The next time I called Emily, I found that she was still distraught about finding herself in hospice. I managed to convey to her that, when she declined to take medication, her doctors likely interpreted that she didn’t want treatment and accordingly sent her to hospice. She said, “Oh. Well. I still don’t want to take medication.”
“Then you might be in the best place!” I shrieked. It can be kind of a maddening experience to talk to her on the phone because I have to bellow into the receiver, and she still misses thirty percent of what I say.
“What do you mean by that?”
“How do you think things would go if you were back at home?”
“That’s a good question.” I can’t remember what she said after that, but I was relieved that she is sure she doesn’t want to take medication, because that does mean she probably is in the right place. I was also kind of surprised by that. I sort of expected her to say, “What?! In that case, of course I want medication!”

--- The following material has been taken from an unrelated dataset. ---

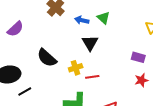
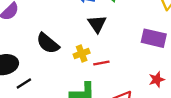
purple rectangle: (138, 57) -> (154, 38), size x1.5
red star: (141, 80) -> (157, 80), moved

When Sam and I had lunch the prior Saturday, we were dangerously near where Emily is. In fact, we walked over to look at it, because Sam had never been there. It’s quite a lovely place, on a very pleasant block. But having learned by calling Emily that I shouldn’t have done so, I knew better than to initiate in-person visits. That would not be sustainable on my end, and I would disappoint her. Having said that, I have asked the staff there to let me know when she is within a couple of hours of dying, as best they can tell. If I can, I will go over there and hold her hand.